Dataset records.
________________________
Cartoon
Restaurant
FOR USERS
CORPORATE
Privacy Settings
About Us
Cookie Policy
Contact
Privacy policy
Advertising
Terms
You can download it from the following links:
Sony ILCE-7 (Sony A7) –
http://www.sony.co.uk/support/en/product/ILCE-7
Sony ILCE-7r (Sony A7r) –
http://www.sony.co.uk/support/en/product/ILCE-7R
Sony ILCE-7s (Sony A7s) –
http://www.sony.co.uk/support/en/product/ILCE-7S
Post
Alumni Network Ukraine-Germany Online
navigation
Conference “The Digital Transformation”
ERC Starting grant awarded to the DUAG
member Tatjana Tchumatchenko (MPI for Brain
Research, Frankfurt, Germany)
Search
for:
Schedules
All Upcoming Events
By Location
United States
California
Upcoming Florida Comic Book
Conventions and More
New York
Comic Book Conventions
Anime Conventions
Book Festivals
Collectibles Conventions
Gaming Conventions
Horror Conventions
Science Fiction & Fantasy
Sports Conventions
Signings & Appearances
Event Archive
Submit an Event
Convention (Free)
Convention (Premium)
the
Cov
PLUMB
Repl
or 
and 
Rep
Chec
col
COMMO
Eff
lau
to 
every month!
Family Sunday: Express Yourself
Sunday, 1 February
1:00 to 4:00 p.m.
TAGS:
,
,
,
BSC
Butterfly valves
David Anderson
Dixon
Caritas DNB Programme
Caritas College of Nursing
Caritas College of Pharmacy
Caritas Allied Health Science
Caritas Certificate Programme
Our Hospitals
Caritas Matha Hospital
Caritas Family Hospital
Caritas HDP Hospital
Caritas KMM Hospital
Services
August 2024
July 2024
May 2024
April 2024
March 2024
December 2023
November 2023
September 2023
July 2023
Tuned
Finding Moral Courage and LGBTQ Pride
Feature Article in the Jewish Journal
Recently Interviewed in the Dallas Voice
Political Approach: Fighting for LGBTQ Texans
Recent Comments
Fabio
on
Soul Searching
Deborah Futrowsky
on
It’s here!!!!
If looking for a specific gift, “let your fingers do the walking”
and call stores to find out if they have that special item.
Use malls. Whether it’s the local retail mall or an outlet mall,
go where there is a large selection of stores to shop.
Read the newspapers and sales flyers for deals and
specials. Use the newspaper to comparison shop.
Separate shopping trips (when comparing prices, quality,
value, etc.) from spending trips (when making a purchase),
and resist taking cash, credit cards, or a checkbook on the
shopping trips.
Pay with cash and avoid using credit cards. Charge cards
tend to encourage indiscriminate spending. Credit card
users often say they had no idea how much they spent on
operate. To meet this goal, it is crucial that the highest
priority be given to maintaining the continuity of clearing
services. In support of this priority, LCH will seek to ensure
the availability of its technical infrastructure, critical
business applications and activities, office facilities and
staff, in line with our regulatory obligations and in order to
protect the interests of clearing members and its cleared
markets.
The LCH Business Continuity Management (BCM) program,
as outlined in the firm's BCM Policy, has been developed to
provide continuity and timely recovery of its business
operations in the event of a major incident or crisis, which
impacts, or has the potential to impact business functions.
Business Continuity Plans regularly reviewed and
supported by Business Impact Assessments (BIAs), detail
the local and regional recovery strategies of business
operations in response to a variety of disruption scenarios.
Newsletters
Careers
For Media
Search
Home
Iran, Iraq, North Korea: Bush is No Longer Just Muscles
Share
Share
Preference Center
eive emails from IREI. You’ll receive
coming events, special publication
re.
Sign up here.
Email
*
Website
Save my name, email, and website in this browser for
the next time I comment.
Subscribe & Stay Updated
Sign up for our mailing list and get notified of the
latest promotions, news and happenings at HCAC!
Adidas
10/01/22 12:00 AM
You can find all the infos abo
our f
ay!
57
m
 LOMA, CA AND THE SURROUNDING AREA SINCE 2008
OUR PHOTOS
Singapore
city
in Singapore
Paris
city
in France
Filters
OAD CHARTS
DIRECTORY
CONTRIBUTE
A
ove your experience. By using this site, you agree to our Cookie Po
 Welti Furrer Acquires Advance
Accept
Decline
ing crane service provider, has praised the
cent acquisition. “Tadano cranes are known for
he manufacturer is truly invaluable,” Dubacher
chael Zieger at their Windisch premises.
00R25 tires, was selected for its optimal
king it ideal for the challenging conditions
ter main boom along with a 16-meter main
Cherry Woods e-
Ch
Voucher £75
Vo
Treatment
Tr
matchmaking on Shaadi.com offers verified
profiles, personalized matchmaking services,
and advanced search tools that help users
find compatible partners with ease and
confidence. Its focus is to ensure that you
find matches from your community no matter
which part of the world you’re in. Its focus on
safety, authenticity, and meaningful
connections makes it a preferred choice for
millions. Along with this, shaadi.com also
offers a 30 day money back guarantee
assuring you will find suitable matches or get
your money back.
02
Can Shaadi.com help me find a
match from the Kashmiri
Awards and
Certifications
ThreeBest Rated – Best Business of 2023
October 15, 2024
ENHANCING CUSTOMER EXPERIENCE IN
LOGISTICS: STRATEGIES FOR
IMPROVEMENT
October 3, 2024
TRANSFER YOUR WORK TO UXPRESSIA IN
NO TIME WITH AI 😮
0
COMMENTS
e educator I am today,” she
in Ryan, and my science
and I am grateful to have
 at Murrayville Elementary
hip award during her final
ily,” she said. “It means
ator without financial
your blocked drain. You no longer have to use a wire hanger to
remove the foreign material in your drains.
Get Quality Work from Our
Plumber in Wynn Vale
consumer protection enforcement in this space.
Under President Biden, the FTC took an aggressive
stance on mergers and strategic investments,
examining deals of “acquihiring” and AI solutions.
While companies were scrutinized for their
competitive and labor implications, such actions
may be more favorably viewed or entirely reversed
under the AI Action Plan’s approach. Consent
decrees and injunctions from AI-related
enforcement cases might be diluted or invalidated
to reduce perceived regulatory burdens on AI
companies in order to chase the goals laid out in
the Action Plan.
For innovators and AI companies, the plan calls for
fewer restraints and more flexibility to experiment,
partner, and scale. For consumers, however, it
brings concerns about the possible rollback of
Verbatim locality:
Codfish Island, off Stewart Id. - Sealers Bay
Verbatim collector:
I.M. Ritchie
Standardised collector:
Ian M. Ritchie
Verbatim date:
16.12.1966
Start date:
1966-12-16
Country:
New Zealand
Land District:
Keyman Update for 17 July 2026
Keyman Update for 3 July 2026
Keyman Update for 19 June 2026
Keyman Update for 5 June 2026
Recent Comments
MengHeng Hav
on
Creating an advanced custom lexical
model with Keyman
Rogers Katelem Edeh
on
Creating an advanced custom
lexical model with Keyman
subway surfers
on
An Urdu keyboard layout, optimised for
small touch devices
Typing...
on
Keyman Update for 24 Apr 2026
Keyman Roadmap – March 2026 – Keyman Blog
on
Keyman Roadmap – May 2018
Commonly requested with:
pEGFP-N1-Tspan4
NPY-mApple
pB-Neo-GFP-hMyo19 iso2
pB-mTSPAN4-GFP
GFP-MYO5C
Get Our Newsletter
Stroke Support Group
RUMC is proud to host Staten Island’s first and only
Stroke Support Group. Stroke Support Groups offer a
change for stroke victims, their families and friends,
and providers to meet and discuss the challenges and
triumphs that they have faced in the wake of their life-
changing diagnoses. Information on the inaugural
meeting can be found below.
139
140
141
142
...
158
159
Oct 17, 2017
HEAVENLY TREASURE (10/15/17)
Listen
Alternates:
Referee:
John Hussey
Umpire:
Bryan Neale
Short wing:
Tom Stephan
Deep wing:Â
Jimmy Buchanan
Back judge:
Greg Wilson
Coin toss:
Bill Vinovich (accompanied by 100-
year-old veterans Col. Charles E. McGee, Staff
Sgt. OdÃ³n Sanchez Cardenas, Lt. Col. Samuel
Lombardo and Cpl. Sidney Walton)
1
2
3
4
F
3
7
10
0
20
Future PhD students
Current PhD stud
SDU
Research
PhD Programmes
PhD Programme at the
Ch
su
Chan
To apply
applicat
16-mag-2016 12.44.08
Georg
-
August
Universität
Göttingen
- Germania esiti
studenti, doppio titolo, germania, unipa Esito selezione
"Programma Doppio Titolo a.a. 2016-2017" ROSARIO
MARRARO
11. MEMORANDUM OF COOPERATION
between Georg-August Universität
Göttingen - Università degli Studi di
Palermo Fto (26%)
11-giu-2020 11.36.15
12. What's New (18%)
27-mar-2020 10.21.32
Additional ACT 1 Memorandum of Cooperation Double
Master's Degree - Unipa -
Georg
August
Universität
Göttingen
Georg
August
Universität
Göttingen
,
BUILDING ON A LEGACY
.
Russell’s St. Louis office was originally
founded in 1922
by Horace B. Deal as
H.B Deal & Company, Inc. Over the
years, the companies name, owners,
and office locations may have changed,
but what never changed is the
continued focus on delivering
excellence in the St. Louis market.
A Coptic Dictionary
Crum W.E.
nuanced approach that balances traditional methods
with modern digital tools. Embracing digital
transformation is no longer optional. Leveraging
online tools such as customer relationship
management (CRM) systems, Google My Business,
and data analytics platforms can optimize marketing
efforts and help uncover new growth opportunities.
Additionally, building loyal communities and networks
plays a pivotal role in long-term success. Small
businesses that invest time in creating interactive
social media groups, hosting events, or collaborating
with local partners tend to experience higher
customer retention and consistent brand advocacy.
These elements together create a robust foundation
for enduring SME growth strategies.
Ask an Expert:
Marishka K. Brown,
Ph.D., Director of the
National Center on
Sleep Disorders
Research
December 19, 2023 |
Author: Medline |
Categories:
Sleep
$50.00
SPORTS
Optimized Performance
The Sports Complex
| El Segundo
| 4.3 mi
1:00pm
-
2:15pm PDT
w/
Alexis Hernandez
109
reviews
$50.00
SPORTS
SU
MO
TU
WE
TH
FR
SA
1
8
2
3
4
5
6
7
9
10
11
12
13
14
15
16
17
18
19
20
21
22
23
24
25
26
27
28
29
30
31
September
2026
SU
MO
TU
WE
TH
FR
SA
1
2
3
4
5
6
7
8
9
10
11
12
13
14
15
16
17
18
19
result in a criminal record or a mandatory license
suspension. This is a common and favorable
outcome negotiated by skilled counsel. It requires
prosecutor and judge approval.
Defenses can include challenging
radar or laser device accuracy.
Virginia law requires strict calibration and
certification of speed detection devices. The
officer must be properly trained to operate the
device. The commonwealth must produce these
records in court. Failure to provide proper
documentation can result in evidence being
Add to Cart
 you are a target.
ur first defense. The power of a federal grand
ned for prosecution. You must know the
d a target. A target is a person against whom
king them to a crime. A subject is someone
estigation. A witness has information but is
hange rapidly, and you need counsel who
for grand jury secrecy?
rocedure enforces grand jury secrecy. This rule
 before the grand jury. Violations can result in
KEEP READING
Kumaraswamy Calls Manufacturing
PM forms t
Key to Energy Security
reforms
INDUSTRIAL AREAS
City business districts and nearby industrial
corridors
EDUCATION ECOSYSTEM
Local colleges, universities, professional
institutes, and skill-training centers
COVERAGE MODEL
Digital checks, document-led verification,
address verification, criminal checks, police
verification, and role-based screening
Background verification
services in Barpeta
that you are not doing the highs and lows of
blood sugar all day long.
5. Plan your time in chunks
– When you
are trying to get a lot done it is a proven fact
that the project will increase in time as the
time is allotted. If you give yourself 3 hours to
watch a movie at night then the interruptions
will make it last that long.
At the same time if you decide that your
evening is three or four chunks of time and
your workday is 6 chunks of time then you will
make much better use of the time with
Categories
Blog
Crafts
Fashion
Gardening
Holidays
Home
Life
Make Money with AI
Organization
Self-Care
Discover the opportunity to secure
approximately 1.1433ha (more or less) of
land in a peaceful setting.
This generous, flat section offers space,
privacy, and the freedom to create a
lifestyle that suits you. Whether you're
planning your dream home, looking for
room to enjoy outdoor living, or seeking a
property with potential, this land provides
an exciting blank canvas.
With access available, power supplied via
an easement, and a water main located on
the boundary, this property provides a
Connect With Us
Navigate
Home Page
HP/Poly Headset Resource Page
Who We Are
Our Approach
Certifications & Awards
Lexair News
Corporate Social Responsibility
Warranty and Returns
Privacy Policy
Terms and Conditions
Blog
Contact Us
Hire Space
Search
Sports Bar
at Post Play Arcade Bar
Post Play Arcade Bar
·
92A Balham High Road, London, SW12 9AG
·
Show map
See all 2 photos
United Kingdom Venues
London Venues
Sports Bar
________________________
Give, as a single number, the count of lines in the material above that contain the string "June".

2